*Data to examine*.
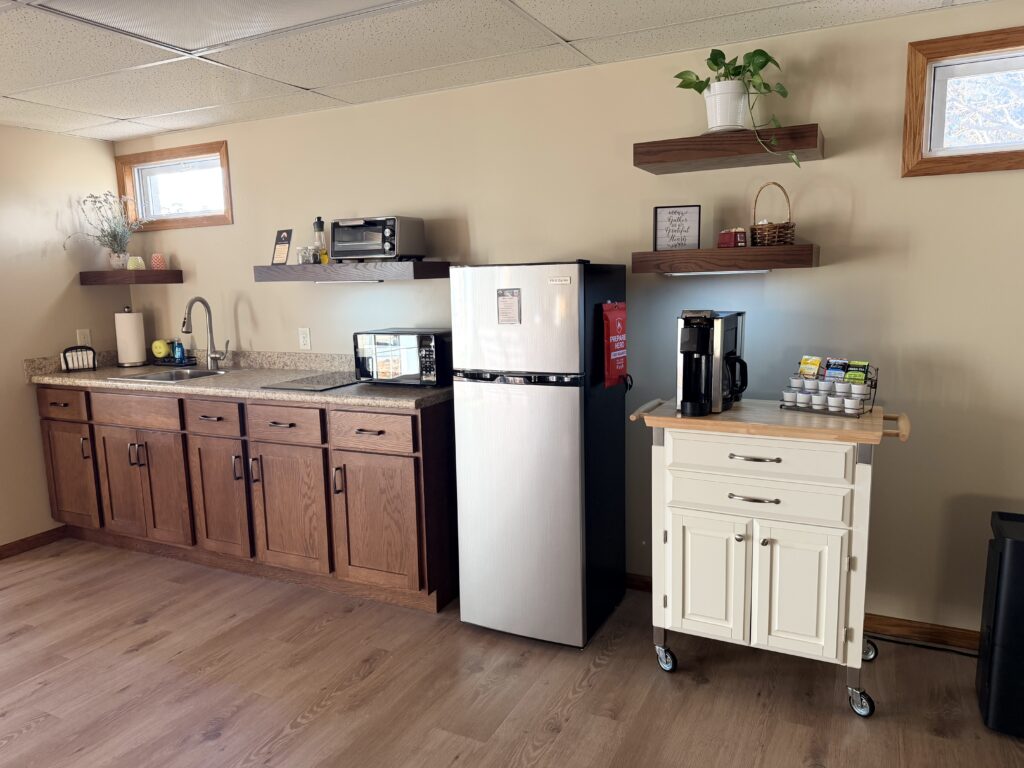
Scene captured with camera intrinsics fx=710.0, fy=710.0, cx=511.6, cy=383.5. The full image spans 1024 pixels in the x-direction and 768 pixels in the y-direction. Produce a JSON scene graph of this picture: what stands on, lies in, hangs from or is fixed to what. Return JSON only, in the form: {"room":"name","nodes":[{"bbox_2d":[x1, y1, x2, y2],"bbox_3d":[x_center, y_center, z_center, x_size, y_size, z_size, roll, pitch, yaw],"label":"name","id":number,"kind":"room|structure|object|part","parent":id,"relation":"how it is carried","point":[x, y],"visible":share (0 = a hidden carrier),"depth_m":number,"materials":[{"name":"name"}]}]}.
{"room":"kitchen","nodes":[
{"label":"kitchen","id":0,"kind":"room"},
{"bbox_2d":[0,125,124,551],"bbox_3d":[-3.529,0.049,2.045,0.128,2.244,5.214,3,10,26],"label":"left wall","id":1,"kind":"structure","parent":0,"point":[66,280],"depth_m":3.84,"materials":[{"name":"beige paint"}]},
{"bbox_2d":[0,525,66,558],"bbox_3d":[-2.972,0.972,3.104,0.013,0.074,2.218,3,10,26],"label":"baseboard","id":2,"kind":"structure","parent":1,"relation":"attached to","point":[1,551],"depth_m":3.83,"materials":[{"name":"brown wood"}]},
{"bbox_2d":[76,328,91,345],"bbox_3d":[-2.470,-0.257,4.099,0.009,0.117,0.072,3,10,26],"label":"wall outlet","id":3,"kind":"object","parent":1,"relation":"attached to","point":[83,340],"visible":0.7,"depth_m":4.09,"materials":[{"name":"white plastic"}]},
{"bbox_2d":[0,0,1001,140],"bbox_3d":[-0.882,-0.974,0.635,6.817,0.092,5.443,3,10,26],"label":"ceiling","id":4,"kind":"structure","parent":0,"point":[111,112],"depth_m":2.63,"materials":[{"name":"white tile"}]},
{"bbox_2d":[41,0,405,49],"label":"ceiling light","id":5,"kind":"object","parent":4,"relation":"in","point":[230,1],"visible":0.98,"depth_m":2.22,"materials":[{"name":"white"}]},
{"bbox_2d":[0,536,1023,767],"bbox_3d":[-1.083,1.320,0.973,7.330,0.071,5.567,3,10,26],"label":"floor","id":6,"kind":"structure","parent":0,"point":[577,704],"depth_m":2.43,"materials":[{"name":"brown wood"}]},
{"bbox_2d":[34,381,457,614],"bbox_3d":[-1.357,0.441,3.646,2.499,0.885,0.657,3,10,26],"label":"base cabinet","id":7,"kind":"object","parent":6,"relation":"on","point":[410,457],"visible":0.78,"depth_m":3.22,"materials":[{"name":"brown wood"}]},
{"bbox_3d":[-2.390,0.117,3.763,0.391,0.143,0.036,3,10,26],"label":"drawer","id":8,"kind":"part","parent":7,"relation":"part of","materials":[{"name":"brown wood"}]},
{"bbox_3d":[-2.413,0.514,3.881,0.364,0.540,0.062,3,10,26],"label":"cabinet door","id":9,"kind":"part","parent":7,"relation":"part of","materials":[{"name":"brown wood"}]},
{"bbox_3d":[-1.903,0.142,3.584,0.478,0.146,0.046,3,10,26],"label":"drawer","id":10,"kind":"part","parent":7,"relation":"part of","materials":[{"name":"brown wood"}]},
{"bbox_3d":[-1.893,0.528,3.664,0.528,0.551,0.122,3,10,26],"label":"cabinet door","id":11,"kind":"part","parent":7,"relation":"part of","materials":[{"name":"brown wood"}]},
{"bbox_3d":[-1.408,0.166,3.343,0.334,0.144,0.048,3,10,26],"label":"drawer","id":12,"kind":"part","parent":7,"relation":"part of","materials":[{"name":"brown wood"}]},
{"bbox_3d":[-1.420,0.560,3.438,0.351,0.564,0.093,3,10,26],"label":"cabinet door","id":13,"kind":"part","parent":7,"relation":"part of","materials":[{"name":"brown wood"}]},
{"bbox_2d":[22,348,453,410],"bbox_3d":[-1.295,-0.061,3.587,2.624,0.135,0.709,3,10,26],"label":"countertop","id":14,"kind":"structure","parent":7,"relation":"on","point":[107,384],"depth_m":3.49,"materials":[{"name":"beige"}]},
{"bbox_2d":[60,345,96,371],"bbox_3d":[-2.414,-0.141,3.954,0.172,0.139,0.061,-8,11,-37],"label":"napkin holder","id":15,"kind":"object","parent":14,"relation":"on","point":[64,353],"visible":1,"depth_m":3.94,"materials":[{"name":"black metal"}]},
{"bbox_2d":[114,307,146,366],"bbox_3d":[-2.242,-0.279,4.161,0.166,0.343,0.165,3,10,26],"label":"paper towel roll","id":16,"kind":"object","parent":14,"relation":"on","point":[132,336],"visible":0.99,"depth_m":4.11,"materials":[{"name":"white paper"}]},
{"bbox_2d":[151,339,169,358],"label":"sponge","id":17,"kind":"object","parent":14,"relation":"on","point":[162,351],"visible":0.98,"depth_m":4.17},
{"bbox_2d":[107,366,237,382],"bbox_3d":[-1.721,0.035,3.717,0.565,0.172,0.465,3,10,26],"label":"sink","id":18,"kind":"object","parent":14,"relation":"in","point":[193,375],"visible":0.35,"depth_m":3.83,"materials":[{"name":"silver metal"}]},
{"bbox_2d":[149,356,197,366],"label":"sink caddy","id":19,"kind":"object","parent":14,"relation":"on","point":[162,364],"visible":0.75,"depth_m":4.10,"materials":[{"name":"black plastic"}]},
{"bbox_2d":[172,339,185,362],"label":"soap bottle","id":20,"kind":"object","parent":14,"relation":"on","point":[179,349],"visible":0.98,"depth_m":4.09,"materials":[{"name":"blue plastic"}]},
{"bbox_2d":[181,296,228,369],"bbox_3d":[-1.645,-0.267,3.803,0.117,0.400,0.231,3,10,26],"label":"faucet","id":21,"kind":"object","parent":14,"relation":"on","point":[215,358],"visible":0.99,"depth_m":3.87,"materials":[{"name":"silver metal"}]},
{"bbox_2d":[262,371,360,391],"bbox_3d":[-0.881,-0.014,3.307,0.338,0.008,0.454,3,10,26],"label":"cooktop","id":22,"kind":"object","parent":14,"relation":"on","point":[319,381],"visible":0.99,"depth_m":3.24,"materials":[{"name":"black glass"}]},
{"bbox_2d":[353,327,453,386],"bbox_3d":[-0.457,-0.127,3.247,0.450,0.241,0.333,3,10,26],"label":"microwave","id":23,"kind":"object","parent":14,"relation":"on","point":[427,343],"visible":0.92,"depth_m":3.11,"materials":[{"name":"black"}]},
{"bbox_3d":[-1.016,0.186,3.156,0.381,0.138,0.041,3,10,26],"label":"drawer","id":24,"kind":"part","parent":7,"relation":"part of","materials":[{"name":"brown wood"}]},
{"bbox_3d":[-1.027,0.582,3.246,0.415,0.568,0.078,3,10,26],"label":"cabinet door","id":25,"kind":"part","parent":7,"relation":"part of","materials":[{"name":"brown wood"}]},
{"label":"handle","id":26,"kind":"part","parent":7,"relation":"part of","materials":[{"name":"metal"}]},
{"bbox_3d":[-0.595,0.200,2.969,0.370,0.143,0.044,3,10,26],"label":"drawer","id":27,"kind":"part","parent":7,"relation":"part of","materials":[{"name":"brown wood"}]},
{"bbox_3d":[-0.590,0.604,3.048,0.394,0.561,0.090,3,10,26],"label":"cabinet door","id":28,"kind":"part","parent":7,"relation":"part of","materials":[{"name":"brown wood"}]},
{"bbox_2d":[449,259,627,648],"bbox_3d":[0.128,0.236,2.881,0.522,1.452,0.570,3,10,26],"label":"refrigerator","id":29,"kind":"object","parent":6,"relation":"on","point":[567,500],"visible":0.98,"depth_m":2.64,"materials":[{"name":"metal"}]},
{"bbox_2d":[496,288,520,324],"bbox_3d":[-0.014,-0.282,2.576,0.087,0.129,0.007,3,10,26],"label":"paper note","id":30,"kind":"object","parent":29,"relation":"attached to","point":[512,300],"visible":0.98,"depth_m":2.58,"materials":[{"name":"paper"}]},
{"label":"freezer door","id":31,"kind":"part","parent":29,"relation":"part of","materials":[{"name":"silver metal"}]},
{"bbox_2d":[602,302,628,387],"bbox_3d":[0.395,-0.152,2.687,0.043,0.321,0.190,3,10,26],"label":"red bag","id":32,"kind":"object","parent":29,"relation":"attached to","point":[620,315],"visible":0.98,"depth_m":2.65,"materials":[{"name":"red"}]},
{"bbox_2d":[623,395,913,718],"bbox_3d":[0.883,0.544,2.496,0.840,0.930,0.551,3,10,26],"label":"kitchen cart","id":33,"kind":"object","parent":6,"relation":"on","point":[740,538],"visible":0.97,"depth_m":2.28,"materials":[{"name":"white wood"}]},
{"bbox_3d":[0.544,0.965,2.521,0.074,0.089,0.068,3,10,26],"label":"caster wheel","id":34,"kind":"part","parent":33,"relation":"part of","materials":[{"name":"silver metal"}]},
{"bbox_3d":[0.647,0.641,2.377,0.251,0.425,0.064,3,10,26],"label":"door","id":35,"kind":"part","parent":33,"relation":"part of","materials":[{"name":"white wood"}]},
{"bbox_2d":[676,309,746,416],"bbox_3d":[0.698,-0.086,2.490,0.211,0.346,0.304,3,10,26],"label":"coffee maker","id":36,"kind":"object","parent":33,"relation":"on","point":[694,334],"visible":0.98,"depth_m":2.41,"materials":[{"name":"black plastic"}]},
{"bbox_3d":[0.767,0.364,2.274,0.147,0.012,0.049,3,10,26],"label":"handle","id":37,"kind":"part","parent":33,"relation":"part of","materials":[{"name":"silver metal"}]},
{"bbox_3d":[0.756,0.230,2.223,0.147,0.012,0.049,3,10,26],"label":"drawer handle","id":38,"kind":"part","parent":33,"relation":"part of","materials":[{"name":"metal"}]},
{"bbox_3d":[0.755,0.230,2.234,0.502,0.118,0.038,3,10,26],"label":"drawer","id":39,"kind":"part","parent":33,"relation":"part of","materials":[{"name":"white wood"}]},
{"bbox_3d":[0.770,0.366,2.277,0.508,0.120,0.047,3,10,26],"label":"drawer","id":40,"kind":"part","parent":33,"relation":"part of","materials":[{"name":"white wood"}]},
{"bbox_3d":[0.889,0.649,2.242,0.241,0.416,0.060,3,10,26],"label":"door","id":41,"kind":"part","parent":33,"relation":"part of","materials":[{"name":"white wood"}]},
{"bbox_2d":[780,359,876,416],"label":"coffee pod holder","id":42,"kind":"object","parent":33,"relation":"on","point":[815,409],"visible":0.72,"depth_m":2.39,"materials":[{"name":"black metal"}]},
{"bbox_2d":[798,355,821,378],"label":"tea packet","id":43,"kind":"object","parent":42,"relation":"in","point":[817,364],"visible":0.95,"depth_m":2.53,"materials":[{"name":"yellow paper"}]},
{"bbox_2d":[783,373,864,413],"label":"coffee pods","id":44,"kind":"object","parent":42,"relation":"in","point":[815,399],"visible":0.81,"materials":[{"name":"white plastic"}]},
{"bbox_2d":[823,357,848,381],"bbox_3d":[1.132,-0.034,2.481,0.043,0.094,0.075,-8,11,-40],"label":"packet","id":45,"kind":"object","parent":42,"relation":"in","point":[830,366],"visible":0.93,"depth_m":2.47,"materials":[{"name":"blue paper"}]},
{"bbox_2d":[843,361,869,384],"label":"tea packet","id":46,"kind":"object","parent":42,"relation":"in","point":[851,375],"visible":0.92,"depth_m":2.43,"materials":[{"name":"green paper"}]},
{"bbox_3d":[1.094,0.994,2.239,0.073,0.081,0.060,3,10,26],"label":"caster wheel","id":47,"kind":"part","parent":33,"relation":"part of","materials":[{"name":"silver metal"}]},
{"bbox_3d":[1.249,0.935,2.545,0.080,0.101,0.068,3,10,26],"label":"caster wheel","id":48,"kind":"part","parent":33,"relation":"part of","materials":[{"name":"silver metal"}]},
{"bbox_2d":[866,633,980,658],"bbox_3d":[1.600,0.954,2.601,0.616,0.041,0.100,3,10,26],"label":"power cord","id":49,"kind":"object","parent":6,"relation":"on","point":[969,655],"visible":0.59,"depth_m":2.63,"materials":[{"name":"black plastic"}]},
{"bbox_2d":[975,510,1023,736],"bbox_3d":[1.613,0.735,2.142,0.315,0.633,0.301,3,10,26],"label":"black appliance","id":50,"kind":"object","parent":6,"relation":"on","point":[1016,545],"visible":1,"depth_m":2.10,"materials":[{"name":"black plastic"}]},
{"bbox_2d":[111,2,1023,639],"bbox_3d":[0.445,-0.205,3.112,6.354,2.238,0.134,3,10,26],"label":"back wall","id":51,"kind":"structure","parent":0,"point":[779,285],"depth_m":2.78,"materials":[{"name":"beige paint"}]},
{"bbox_2d":[78,270,183,284],"bbox_3d":[-2.172,-0.611,4.057,0.485,0.069,0.291,3,10,26],"label":"floating shelf","id":52,"kind":"object","parent":51,"relation":"attached to","point":[179,278],"visible":0.98,"depth_m":3.94,"materials":[{"name":"brown wood"}]},
{"bbox_2d":[66,191,144,268],"bbox_3d":[-2.272,-0.878,4.006,0.396,0.435,0.427,3,10,26],"label":"potted plant","id":53,"kind":"object","parent":52,"relation":"on","point":[113,235],"visible":0.96,"depth_m":4.04,"materials":[{"name":"plant"}]},
{"bbox_2d":[127,255,144,269],"bbox_3d":[-2.121,-0.679,4.007,0.092,0.080,0.091,3,10,26],"label":"candle","id":54,"kind":"object","parent":52,"relation":"on","point":[132,265],"visible":0.98,"depth_m":3.98,"materials":[{"name":"wax"}]},
{"bbox_2d":[150,253,165,269],"bbox_3d":[-2.015,-0.693,4.045,0.080,0.095,0.078,3,10,26],"label":"candle holder","id":55,"kind":"object","parent":52,"relation":"on","point":[155,261],"visible":0.99,"depth_m":4.02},
{"bbox_2d":[113,139,232,229],"bbox_3d":[-1.922,-1.119,4.104,0.895,0.430,0.134,3,10,26],"label":"window","id":56,"kind":"structure","parent":51,"relation":"in","point":[187,222],"depth_m":4.10,"materials":[{"name":"brown"}]},
{"bbox_2d":[298,327,311,350],"bbox_3d":[-1.097,-0.238,3.750,0.071,0.116,0.009,3,10,26],"label":"wall outlet","id":57,"kind":"object","parent":51,"relation":"attached to","point":[306,340],"visible":0.98,"depth_m":3.75,"materials":[{"name":"white plastic"}]},
{"bbox_2d":[254,261,450,283],"bbox_3d":[-0.774,-0.534,3.391,0.919,0.075,0.318,3,10,26],"label":"floating shelf","id":58,"kind":"object","parent":51,"relation":"attached to","point":[287,267],"visible":0.96,"depth_m":3.23,"materials":[{"name":"brown wood"}]},
{"bbox_2d":[270,228,292,264],"bbox_3d":[-1.121,-0.664,3.462,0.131,0.187,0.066,6,11,41],"label":"sign","id":59,"kind":"object","parent":58,"relation":"on","point":[287,239],"visible":1,"depth_m":3.46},
{"bbox_2d":[297,245,317,264],"bbox_3d":[-0.987,-0.618,3.423,0.068,0.084,0.067,3,10,26],"label":"glass jar","id":60,"kind":"object","parent":58,"relation":"on","point":[306,257],"visible":0.97,"depth_m":3.40,"materials":[{"name":"clear glass"}]},
{"bbox_2d":[312,216,328,265],"bbox_3d":[-0.938,-0.698,3.464,0.067,0.230,0.067,3,10,26],"label":"oil bottle","id":61,"kind":"object","parent":58,"relation":"on","point":[321,224],"visible":0.99,"depth_m":3.45,"materials":[{"name":"glass"}]},
{"bbox_2d":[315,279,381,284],"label":"under-cabinet light","id":62,"kind":"object","parent":58,"relation":"attached to","point":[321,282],"visible":0.85,"depth_m":3.34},
{"bbox_2d":[329,216,425,261],"bbox_3d":[-0.621,-0.662,3.277,0.358,0.205,0.296,3,10,26],"label":"toaster oven","id":63,"kind":"object","parent":58,"relation":"on","point":[338,244],"visible":0.97,"depth_m":3.18,"materials":[{"name":"metal"}]},
{"bbox_2d":[631,244,819,274],"bbox_3d":[0.787,-0.461,2.652,0.629,0.080,0.276,3,10,26],"label":"floating shelf","id":64,"kind":"object","parent":51,"relation":"attached to","point":[692,252],"visible":0.98,"depth_m":2.53,"materials":[{"name":"brown wood"}]},
{"bbox_2d":[653,204,700,250],"bbox_3d":[0.635,-0.595,2.732,0.171,0.177,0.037,0,9,9],"label":"framed sign","id":65,"kind":"object","parent":64,"relation":"on","point":[660,224],"visible":1,"depth_m":2.73,"materials":[{"name":"black"}]},
{"bbox_2d":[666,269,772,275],"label":"under-cabinet light","id":66,"kind":"object","parent":64,"relation":"attached to","point":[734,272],"visible":0.8,"depth_m":2.63,"materials":[{"name":"white"}]},
{"bbox_2d":[718,227,746,247],"bbox_3d":[0.812,-0.536,2.615,0.073,0.080,0.091,-7,10,-32],"label":"red box","id":67,"kind":"object","parent":64,"relation":"on","point":[726,239],"visible":0.99,"depth_m":2.59,"materials":[{"name":"red cardboard"}]},
{"bbox_2d":[749,181,795,245],"bbox_3d":[0.939,-0.610,2.563,0.156,0.234,0.157,3,10,26],"label":"wicker basket","id":68,"kind":"object","parent":64,"relation":"on","point":[766,237],"visible":0.97,"depth_m":2.53,"materials":[{"name":"brown wicker"}]},
{"bbox_2d":[633,124,823,172],"bbox_3d":[0.781,-0.848,2.584,0.614,0.076,0.292,3,10,26],"label":"upper floating shelf","id":69,"kind":"object","parent":51,"relation":"attached to","point":[694,158],"visible":0.97,"depth_m":2.49,"materials":[{"name":"brown wood"}]},
{"bbox_2d":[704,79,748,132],"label":"plant pot","id":70,"kind":"object","parent":69,"relation":"on","point":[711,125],"visible":0.87,"depth_m":2.52,"materials":[{"name":"white ceramic"}]},
{"bbox_2d":[670,45,804,164],"bbox_3d":[0.801,-0.979,2.523,0.487,0.423,0.322,3,10,26],"label":"potted plant","id":71,"kind":"object","parent":69,"relation":"on","point":[762,52],"visible":0.83,"depth_m":2.49,"materials":[{"name":"green plant"}]},
{"bbox_2d":[630,573,979,650],"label":"baseboard","id":72,"kind":"structure","parent":51,"relation":"attached to","point":[639,579],"depth_m":2.66,"materials":[{"name":"brown wood"}]},
{"bbox_2d":[901,24,1023,176],"bbox_3d":[1.854,-0.930,2.290,1.034,0.437,0.136,3,10,26],"label":"window","id":73,"kind":"structure","parent":51,"relation":"in","point":[923,138],"depth_m":2.42,"materials":[{"name":"brown wood"}]}
]}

*Task goal*.
What is the number of lines in the listing that hold the word "room"? Say only that number.

*Solved exercise*.
3